Why is the num_hops in partition scripts not the same value as GNN num_layers?

xcwanAndy · July 7, 2021, 12:42pm

Hello, I have a question related to distributed GNN training using DistDGL, and I hope you may give me some advice if I was wrong or not.

My understanding of distributed GNN training: To my knowledge, after partitioning the graph, each worker should have its own partition with all its k-hop neighbors, where k is the num of GNN layers, together with its own partition’s node/edge embeddings. And then during training, workers use DistTensor to request embeddings from other hosts according to their own partitions.
Thus, I wonder why does the partition example not assign num_hops according to the GNN num_layers but use the default value 1, while the num_layers in training scripts is by default 2. I wonder if this is correct for training.
Besides, if I change the num_layers in the training scripts, is the training process still correct in this example?

VoVAllen · July 12, 2021, 7:40am

Hi,

Each partition’s num_hop is not related to the hops later in the sampling part. Minimal one hops is required for each partition. But for more hops, you can consider it as a local cache. If cache doesn’t exist, it will reach other partition to get the related neighbors.

For example, if you want to do 2hop sampling on 1hop partition, the second sampling hop will query to other partition about the neighbors.

VoVAllen · July 12, 2021, 7:41am

Each node is owned by only one partition.
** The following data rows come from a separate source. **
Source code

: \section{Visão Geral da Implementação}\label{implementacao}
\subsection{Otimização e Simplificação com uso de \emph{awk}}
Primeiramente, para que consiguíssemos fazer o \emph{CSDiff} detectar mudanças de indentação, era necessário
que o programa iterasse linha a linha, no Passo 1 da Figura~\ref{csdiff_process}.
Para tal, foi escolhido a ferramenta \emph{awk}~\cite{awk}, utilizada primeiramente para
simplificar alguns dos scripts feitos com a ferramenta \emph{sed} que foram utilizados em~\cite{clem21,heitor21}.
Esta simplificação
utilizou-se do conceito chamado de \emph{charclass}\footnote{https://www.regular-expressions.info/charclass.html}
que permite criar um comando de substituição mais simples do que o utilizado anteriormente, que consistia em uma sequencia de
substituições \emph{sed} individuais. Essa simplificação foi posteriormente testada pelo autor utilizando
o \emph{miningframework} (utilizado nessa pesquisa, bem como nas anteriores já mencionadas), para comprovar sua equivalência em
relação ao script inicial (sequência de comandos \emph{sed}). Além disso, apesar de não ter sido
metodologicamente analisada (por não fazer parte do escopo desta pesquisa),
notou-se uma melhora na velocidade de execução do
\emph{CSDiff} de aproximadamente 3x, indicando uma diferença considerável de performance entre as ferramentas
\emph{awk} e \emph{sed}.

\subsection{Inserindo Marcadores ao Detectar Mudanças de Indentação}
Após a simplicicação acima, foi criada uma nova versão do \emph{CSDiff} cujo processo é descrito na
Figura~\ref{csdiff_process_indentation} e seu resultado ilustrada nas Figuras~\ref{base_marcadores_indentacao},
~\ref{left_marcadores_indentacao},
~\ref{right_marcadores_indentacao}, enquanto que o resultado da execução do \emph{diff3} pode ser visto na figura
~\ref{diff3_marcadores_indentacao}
But many nodes can be duplicated in multiple partitions, like a local cache in the distributed system

xcwanAndy · August 6, 2021, 3:25pm

@VoVAllen

“For example, if you want to do 2hop sampling on 1hop partition, the second sampling hop will query to other partition about the neighbors.”

Yes, I agree with this point. But my question is: if only set one-hop during partitioning, each partition will end up with a graph structure with only one-hop. Then, as the graph structure itself do not provide two-hop graph structure information, the second sampling hop will be unable to query the two-hop nodes.

So my point is that: the partition process should have an identical k-hop as the sampling algorithm, but only the k-hop graph structure information and its local nodes’ feature information, rather than only 1-hop graph structure and the local nodes’ feature information.

I wonder if my point is correct or not?

VoVAllen · August 9, 2021, 6:27am

You are right, this is what we did now. The node feature will have only one storage and there’s no cache in each partition. All the number of hops are related to the graph structures as the extra_cached_hops

github.com

dmlc/dgl/blob/7359481497b1ba30d029bdfabe6a4bb6333f27ca/python/dgl/partition.py#L327

    
      
              start = time.time()
              node_part = _CAPI_DGLMetisPartition_Hetero(sym_g._graph, k, vwgt, mode)
              print('Metis partitioning: {:.3f} seconds'.format(time.time() - start))
              if len(node_part) == 0:
                  return None
              else:
                  node_part = utils.toindex(node_part)
                  return node_part.tousertensor()
          
          

          
def metis_partition(g, k, extra_cached_hops=0, reshuffle=False,
                              balance_ntypes=None, balance_edges=False, mode="k-way"):
              ''' This is to partition a graph with Metis partitioning.
          
          
    Metis assigns vertices to partitions. This API constructs subgraphs with the vertices assigned
              to the partitions and their incoming edges. A subgraph may contain HALO nodes which does
              not belong to the partition of a subgraph but are connected to the nodes
              in the partition within a fixed number of hops.
          
          
    When performing Metis partitioning, we can put some constraint on the partitioning.
              Current, it supports two constrants to balance the partitioning. By default, Metis

xcwanAndy · August 9, 2021, 7:00am

Thanks! Now I’ve got the point.

system · September 8, 2021, 7:00am

This topic was automatically closed 30 days after the last reply. New replies are no longer allowed.